The second phase pertains to surveying the GCPs on the ground. Four GCP spatial distributions are carried out to meet the comparison objectives of this research. Zigzag, pyramid and pair distributions are conducted to identify the best spatial distribution for corridor projects. These spatial distributions demanded significant time spent on field surveying. For this reason, a fourth spatial distribution is established. It is a 5-GCP distribution combined with a coordinate compensation method. It aims to study the effect of reducing the number of GCPs, when paired with a compensation method, on the accuracy for this kind of project. Opting for 5 GCPs is based on two criteria: 1/ 5 is the minimum number of GCPs (when combined with accurate calibration of the camera) used in the reviewed literature to obtain accurate results [38,39]; 2/ to allow for comparison with some existing works that also use a 5-GCP configuration in their experiments. These works were conducted by Amr et al. [23] and Elsheshtawy and Gavrilova [24].

## Rows
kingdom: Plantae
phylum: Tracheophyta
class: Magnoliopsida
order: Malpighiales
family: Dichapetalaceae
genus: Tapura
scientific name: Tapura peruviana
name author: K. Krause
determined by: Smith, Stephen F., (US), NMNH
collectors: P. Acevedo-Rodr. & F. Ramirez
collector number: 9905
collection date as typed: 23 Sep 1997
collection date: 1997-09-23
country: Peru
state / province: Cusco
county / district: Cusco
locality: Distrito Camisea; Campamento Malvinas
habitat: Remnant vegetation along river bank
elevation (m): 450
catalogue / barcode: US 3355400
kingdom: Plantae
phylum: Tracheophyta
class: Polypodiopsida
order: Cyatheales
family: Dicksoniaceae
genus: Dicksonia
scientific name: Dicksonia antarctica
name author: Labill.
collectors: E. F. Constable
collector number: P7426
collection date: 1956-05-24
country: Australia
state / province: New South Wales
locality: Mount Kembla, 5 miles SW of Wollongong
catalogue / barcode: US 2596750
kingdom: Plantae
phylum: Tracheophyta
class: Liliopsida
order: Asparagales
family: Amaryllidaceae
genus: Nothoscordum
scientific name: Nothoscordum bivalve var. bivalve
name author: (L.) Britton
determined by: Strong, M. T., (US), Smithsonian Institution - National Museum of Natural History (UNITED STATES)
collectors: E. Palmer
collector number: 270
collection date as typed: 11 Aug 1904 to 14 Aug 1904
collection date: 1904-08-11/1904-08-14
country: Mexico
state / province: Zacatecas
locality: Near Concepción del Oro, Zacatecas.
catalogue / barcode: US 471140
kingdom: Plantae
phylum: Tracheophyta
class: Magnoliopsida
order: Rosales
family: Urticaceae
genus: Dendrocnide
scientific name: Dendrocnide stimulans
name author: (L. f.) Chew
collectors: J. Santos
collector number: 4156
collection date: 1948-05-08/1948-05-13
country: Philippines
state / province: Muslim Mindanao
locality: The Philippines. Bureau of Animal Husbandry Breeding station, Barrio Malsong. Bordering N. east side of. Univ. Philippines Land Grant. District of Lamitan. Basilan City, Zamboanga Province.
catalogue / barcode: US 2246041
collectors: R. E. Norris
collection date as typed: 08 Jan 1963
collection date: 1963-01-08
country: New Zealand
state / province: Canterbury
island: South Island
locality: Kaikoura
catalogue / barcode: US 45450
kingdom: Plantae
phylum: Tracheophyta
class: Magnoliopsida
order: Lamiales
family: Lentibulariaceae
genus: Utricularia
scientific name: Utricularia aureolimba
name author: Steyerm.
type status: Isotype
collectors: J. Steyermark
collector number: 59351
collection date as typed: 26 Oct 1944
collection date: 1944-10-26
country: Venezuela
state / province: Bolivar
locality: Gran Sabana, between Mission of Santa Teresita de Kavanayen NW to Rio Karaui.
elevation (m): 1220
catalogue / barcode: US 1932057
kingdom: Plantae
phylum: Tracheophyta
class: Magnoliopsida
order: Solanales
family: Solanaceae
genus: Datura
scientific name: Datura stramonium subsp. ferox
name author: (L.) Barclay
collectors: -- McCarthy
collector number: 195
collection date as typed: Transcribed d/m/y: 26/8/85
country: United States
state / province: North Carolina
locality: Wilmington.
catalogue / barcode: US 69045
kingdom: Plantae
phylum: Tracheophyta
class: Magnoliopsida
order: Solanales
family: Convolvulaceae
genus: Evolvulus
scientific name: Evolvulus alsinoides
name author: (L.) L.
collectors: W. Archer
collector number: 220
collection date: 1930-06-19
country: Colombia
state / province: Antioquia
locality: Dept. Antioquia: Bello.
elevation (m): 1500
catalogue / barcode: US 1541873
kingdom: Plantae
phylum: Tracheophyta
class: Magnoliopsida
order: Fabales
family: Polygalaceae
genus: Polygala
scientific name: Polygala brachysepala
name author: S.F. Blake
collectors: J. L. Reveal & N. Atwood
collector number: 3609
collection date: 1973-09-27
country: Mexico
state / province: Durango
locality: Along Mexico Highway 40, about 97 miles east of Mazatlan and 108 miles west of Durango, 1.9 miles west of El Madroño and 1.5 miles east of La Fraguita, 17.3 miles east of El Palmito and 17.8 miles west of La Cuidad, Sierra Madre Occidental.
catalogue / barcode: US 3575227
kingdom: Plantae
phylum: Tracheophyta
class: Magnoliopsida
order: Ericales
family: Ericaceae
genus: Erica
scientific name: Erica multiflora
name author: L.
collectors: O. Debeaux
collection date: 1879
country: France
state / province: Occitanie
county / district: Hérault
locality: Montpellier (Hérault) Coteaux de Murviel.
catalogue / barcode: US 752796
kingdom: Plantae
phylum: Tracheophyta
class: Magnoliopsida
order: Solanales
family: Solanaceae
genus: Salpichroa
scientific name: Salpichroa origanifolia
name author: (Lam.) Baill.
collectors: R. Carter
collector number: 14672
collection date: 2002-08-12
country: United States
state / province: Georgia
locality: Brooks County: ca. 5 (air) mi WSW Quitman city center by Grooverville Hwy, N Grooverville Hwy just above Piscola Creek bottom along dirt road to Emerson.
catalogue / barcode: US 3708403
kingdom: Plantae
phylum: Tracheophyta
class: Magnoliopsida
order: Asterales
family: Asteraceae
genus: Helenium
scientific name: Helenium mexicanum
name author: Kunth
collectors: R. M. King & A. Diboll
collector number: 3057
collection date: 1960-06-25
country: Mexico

## Short problem
How would the passage on surveying ground control points for corridor projects continue after its last sentence? Write the next part.

## Answer for the task
The third phase involves the photogrammetric calculations. Aerial images are processed by aerotriangulation. This workflow is based on the mathematical principle of Bundle Adjustment (BA) [40]. Then, the tie points are extracted using the Scale-Invariant Feature Transform (SIFT) algorithm [41]. Finally, the matching of images is carried out by the Structure from Motion (SFM) algorithm [42]. This step aims to obtain a block of georeferenced and scaled images. During this phase, a comparative approach is adopted, involving the simultaneous implementation of two sub-steps. First, the standard aerotriangulation consists of matching aerial images using the RTK coordinates of the PC. Then, optimised aerotriangulation involves both using the PPK coordinates of the PC and re-calculating the camera’s auto-calibration parameters repetitively using the initial parameters as pseudo-observations. The optimised aerotriangulation applied to the 5-GCP project is the reference calculation that is used to compare results.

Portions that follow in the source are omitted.